Beyond populism – tribalism in Poland and Hungary
Political Capital presents its report aiming to better understand, raise awareness of and respond to populism in Poland and Hungary. Together with our partners from Poland, the Institute of Public Affairs, we conducted research on the drivers of deep social and political divisions, and we organized activities with civil society and disenfranchised populations. Social and political polarization is one of the gravest threats to liberal democracy in Central Europe and the existence of the European Union. While divisions are primarily driven by political actors, social attitudes might also help us understand the state of democracy in these two countries.
In our report, which is the first of its kind, we tried to reveal the “demand side” of populism.
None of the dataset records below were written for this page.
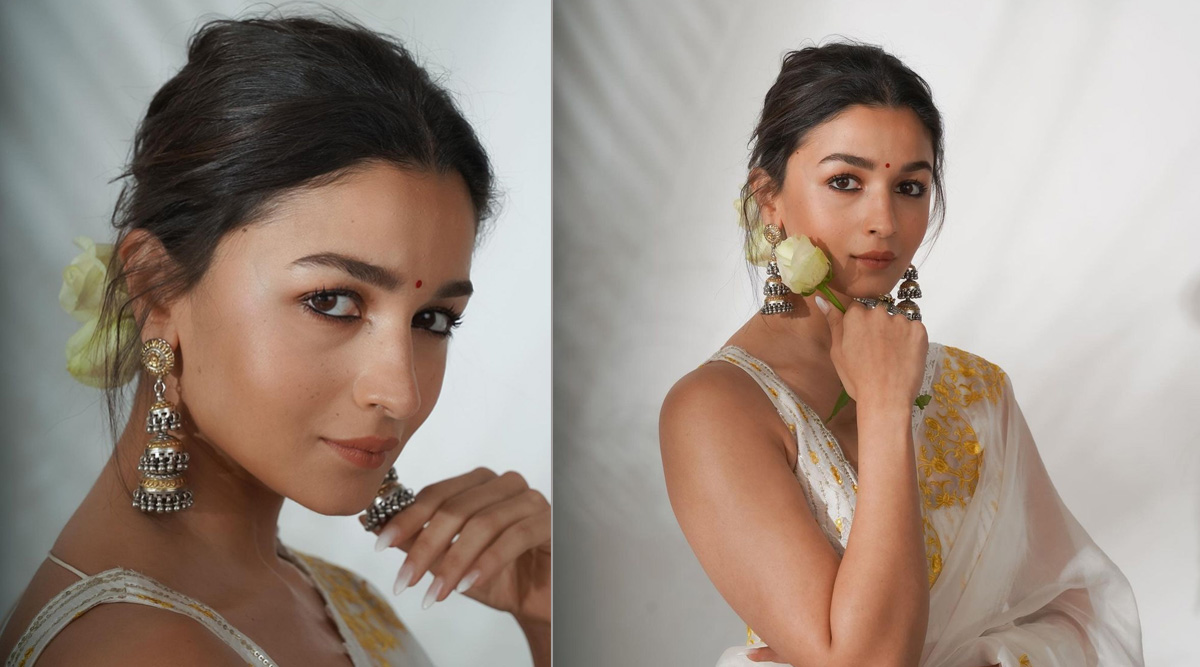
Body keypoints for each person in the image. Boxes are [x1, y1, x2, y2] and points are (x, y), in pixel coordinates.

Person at [0, 12, 550, 667]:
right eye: (333, 301)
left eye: (432, 319)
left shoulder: (326, 593)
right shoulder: (135, 651)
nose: (399, 390)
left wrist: (546, 614)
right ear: (154, 289)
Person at [658, 41, 1142, 667]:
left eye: (909, 186)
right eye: (845, 182)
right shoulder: (714, 410)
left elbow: (1081, 608)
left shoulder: (975, 388)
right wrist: (886, 405)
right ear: (768, 198)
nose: (883, 219)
We wanted to examine how populist politicians in power can do the magic trick: mobilizing their electorate with anti-elite messages while being the political elite themselves? How can they keep their voter bases happy and who is resonating with their way of governance? And what can be the broader, long-term impact of their policies?
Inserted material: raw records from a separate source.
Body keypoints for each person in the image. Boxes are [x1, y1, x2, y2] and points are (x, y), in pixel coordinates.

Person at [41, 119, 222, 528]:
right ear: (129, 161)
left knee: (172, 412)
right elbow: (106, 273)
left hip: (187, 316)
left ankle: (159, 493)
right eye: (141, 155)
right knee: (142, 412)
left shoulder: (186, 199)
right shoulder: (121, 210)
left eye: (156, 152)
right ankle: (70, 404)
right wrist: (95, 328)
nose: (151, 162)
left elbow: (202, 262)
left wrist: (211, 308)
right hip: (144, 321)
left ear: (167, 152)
We started to research populism, but we found something more malevolent and dangerous: tribalism – an authoritarian, anti-pluralistic approach to politics that can turn violent as well. Tribalism strongly undermines democratic processes, as it makes following the leader of the tribe and defeating the other tribe almost the only goal of politics. It undermines political debates and puts reality in parenthesis. While it seems to be more of a zeitgeist than only a regional phenomenon, tribalism can be especially destructive for democratic institutions in Central and Eastern European countries, where democratic institutions are young, fragile and democratic norms are weaker.